[DATASET RECORDS — start]

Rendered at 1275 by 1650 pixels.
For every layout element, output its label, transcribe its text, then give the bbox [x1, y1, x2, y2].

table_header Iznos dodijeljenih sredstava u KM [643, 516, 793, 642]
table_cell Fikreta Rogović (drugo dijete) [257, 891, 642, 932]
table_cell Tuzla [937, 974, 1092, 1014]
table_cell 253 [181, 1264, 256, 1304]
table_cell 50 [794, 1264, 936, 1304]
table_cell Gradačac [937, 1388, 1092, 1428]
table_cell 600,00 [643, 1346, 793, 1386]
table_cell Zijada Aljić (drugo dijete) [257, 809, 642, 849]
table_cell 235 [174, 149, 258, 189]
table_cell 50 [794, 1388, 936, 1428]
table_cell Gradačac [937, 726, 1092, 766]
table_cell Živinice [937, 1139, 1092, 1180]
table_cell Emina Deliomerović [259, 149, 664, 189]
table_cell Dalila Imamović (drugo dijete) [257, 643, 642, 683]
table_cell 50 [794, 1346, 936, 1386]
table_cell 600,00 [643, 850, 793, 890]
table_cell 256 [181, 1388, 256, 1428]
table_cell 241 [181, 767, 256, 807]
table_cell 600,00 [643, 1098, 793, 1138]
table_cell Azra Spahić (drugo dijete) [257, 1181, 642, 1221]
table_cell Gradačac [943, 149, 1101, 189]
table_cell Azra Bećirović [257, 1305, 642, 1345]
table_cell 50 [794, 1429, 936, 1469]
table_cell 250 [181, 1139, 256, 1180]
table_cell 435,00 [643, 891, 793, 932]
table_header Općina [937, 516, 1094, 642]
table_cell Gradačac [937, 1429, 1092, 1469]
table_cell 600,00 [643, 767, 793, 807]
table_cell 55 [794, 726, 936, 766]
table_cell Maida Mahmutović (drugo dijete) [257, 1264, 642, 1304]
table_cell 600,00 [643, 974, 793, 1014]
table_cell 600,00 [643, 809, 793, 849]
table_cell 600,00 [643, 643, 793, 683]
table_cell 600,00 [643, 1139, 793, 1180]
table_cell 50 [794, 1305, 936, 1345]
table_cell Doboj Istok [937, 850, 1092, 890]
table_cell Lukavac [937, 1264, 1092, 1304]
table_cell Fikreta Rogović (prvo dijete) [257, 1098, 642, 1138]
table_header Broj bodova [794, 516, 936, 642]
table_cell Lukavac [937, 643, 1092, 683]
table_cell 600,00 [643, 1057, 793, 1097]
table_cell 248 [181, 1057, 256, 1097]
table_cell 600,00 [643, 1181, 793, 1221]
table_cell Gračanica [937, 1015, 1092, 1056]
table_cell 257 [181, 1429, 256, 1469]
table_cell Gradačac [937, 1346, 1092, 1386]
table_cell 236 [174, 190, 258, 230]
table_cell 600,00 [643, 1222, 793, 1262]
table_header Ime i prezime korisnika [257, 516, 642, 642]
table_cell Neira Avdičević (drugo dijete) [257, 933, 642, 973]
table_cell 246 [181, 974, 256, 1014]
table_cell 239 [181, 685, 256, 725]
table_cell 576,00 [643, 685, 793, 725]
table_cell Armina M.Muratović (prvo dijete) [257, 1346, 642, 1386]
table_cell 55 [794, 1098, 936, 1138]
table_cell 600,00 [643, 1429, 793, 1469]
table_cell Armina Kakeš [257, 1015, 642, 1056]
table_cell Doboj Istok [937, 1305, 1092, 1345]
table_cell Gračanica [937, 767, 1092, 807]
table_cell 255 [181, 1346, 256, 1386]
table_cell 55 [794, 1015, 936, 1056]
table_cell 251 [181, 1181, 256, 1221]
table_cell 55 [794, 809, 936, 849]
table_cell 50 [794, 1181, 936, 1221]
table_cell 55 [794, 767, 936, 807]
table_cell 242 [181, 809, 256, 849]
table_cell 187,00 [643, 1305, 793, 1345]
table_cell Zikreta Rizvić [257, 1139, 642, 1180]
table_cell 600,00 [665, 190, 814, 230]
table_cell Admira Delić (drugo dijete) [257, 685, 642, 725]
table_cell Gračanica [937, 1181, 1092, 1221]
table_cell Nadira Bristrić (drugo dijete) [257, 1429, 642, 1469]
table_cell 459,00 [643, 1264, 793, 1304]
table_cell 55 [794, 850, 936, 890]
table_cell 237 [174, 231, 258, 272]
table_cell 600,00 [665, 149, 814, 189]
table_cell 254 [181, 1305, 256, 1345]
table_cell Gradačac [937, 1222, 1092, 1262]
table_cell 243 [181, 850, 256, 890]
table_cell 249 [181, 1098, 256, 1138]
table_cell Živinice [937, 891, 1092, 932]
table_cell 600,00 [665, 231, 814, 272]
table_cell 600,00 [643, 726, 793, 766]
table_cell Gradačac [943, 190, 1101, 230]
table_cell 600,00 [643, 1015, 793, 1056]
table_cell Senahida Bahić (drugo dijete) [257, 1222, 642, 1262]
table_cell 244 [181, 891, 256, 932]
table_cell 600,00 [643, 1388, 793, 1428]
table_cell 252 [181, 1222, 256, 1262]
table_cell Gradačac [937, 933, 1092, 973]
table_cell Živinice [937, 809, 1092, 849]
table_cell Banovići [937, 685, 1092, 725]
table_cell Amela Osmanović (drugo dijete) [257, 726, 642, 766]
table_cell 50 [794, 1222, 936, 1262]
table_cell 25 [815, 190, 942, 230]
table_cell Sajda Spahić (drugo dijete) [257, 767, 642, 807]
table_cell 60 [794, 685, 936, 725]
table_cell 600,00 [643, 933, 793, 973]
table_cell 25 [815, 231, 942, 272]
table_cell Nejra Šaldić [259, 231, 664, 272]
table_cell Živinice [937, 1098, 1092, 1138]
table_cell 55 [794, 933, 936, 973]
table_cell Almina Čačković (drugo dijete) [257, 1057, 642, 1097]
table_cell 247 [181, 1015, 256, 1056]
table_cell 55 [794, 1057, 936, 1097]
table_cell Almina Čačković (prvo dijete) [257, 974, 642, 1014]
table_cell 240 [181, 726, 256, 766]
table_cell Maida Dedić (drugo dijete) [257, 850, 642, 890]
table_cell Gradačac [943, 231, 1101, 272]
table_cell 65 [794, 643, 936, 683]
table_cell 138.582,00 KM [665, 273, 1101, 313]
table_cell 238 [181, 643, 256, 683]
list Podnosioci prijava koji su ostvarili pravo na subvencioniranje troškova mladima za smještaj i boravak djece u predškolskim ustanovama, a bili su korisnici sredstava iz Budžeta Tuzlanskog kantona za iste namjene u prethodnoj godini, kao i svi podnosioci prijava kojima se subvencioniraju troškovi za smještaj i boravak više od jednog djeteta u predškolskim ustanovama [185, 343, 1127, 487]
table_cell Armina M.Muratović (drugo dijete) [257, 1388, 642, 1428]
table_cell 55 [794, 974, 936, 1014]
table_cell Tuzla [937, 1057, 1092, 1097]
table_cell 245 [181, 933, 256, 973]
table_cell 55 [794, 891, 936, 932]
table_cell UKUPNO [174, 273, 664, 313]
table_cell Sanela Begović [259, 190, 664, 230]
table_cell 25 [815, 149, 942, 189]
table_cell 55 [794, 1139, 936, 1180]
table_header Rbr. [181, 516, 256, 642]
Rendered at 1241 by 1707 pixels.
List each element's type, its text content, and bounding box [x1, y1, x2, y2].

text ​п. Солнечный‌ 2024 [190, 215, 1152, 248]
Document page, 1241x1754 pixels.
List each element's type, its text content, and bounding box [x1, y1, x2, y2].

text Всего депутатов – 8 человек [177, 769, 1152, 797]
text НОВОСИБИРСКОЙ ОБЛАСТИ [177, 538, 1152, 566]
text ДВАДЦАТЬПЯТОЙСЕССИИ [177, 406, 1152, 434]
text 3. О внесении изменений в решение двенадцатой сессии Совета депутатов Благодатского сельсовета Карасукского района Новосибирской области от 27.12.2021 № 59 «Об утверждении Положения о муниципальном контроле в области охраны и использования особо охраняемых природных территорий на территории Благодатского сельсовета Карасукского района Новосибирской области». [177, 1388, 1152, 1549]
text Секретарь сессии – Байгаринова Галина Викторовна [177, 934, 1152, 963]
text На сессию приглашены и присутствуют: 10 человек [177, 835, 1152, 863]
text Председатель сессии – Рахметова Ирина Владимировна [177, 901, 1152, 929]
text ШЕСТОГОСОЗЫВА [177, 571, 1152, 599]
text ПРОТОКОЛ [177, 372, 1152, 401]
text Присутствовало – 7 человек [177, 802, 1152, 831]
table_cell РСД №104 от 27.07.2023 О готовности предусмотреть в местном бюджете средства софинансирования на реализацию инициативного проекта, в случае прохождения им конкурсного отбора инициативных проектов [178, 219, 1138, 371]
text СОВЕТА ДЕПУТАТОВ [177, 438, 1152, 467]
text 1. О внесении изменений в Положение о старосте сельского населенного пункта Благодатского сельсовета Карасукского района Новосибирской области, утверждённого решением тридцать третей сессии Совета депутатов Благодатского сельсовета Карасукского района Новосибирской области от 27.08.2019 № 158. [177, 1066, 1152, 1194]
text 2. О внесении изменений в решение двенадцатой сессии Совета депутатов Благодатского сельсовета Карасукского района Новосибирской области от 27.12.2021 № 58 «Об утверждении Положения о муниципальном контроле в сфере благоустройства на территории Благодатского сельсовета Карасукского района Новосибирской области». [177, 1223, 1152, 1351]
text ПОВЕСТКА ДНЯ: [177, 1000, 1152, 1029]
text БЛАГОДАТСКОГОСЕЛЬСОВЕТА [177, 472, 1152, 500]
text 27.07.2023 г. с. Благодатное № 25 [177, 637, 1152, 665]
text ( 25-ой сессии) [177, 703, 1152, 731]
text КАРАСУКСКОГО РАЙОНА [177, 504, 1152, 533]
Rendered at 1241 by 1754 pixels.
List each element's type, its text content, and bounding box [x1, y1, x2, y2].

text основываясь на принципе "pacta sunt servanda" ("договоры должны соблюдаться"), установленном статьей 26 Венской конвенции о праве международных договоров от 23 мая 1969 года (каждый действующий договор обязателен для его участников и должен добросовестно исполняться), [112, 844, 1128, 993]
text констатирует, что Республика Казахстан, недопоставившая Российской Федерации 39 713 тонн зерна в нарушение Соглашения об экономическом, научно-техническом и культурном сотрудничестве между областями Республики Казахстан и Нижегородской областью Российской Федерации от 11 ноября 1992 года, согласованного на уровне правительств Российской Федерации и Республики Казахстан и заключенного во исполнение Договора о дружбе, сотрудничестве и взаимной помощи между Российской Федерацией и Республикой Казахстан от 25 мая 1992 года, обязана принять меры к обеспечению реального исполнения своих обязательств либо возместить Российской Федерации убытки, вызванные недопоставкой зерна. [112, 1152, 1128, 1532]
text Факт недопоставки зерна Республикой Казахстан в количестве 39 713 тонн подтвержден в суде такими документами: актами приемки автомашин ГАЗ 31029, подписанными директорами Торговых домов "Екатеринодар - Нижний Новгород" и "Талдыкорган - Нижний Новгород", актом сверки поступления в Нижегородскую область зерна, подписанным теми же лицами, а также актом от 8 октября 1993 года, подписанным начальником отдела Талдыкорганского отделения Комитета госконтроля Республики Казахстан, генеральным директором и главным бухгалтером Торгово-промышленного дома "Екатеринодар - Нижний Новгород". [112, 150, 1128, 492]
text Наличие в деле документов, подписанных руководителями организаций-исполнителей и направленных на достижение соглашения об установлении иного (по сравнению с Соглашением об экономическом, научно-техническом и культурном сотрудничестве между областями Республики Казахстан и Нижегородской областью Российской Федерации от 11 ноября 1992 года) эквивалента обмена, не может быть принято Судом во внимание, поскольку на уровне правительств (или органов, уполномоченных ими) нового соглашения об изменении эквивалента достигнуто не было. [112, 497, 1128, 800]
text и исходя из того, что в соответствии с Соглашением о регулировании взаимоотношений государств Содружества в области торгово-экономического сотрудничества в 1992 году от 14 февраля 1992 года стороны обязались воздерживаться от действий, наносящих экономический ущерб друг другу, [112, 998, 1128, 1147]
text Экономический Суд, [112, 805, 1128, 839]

[DATASET RECORDS — finish]

TASK TO COMPLETE — Look for the word "Azra" in the listing above, and copy every line where you find it.

TASK RESULT —
table_cell Azra Spahić (drugo dijete) [257, 1181, 642, 1221]
table_cell Azra Bećirović [257, 1305, 642, 1345]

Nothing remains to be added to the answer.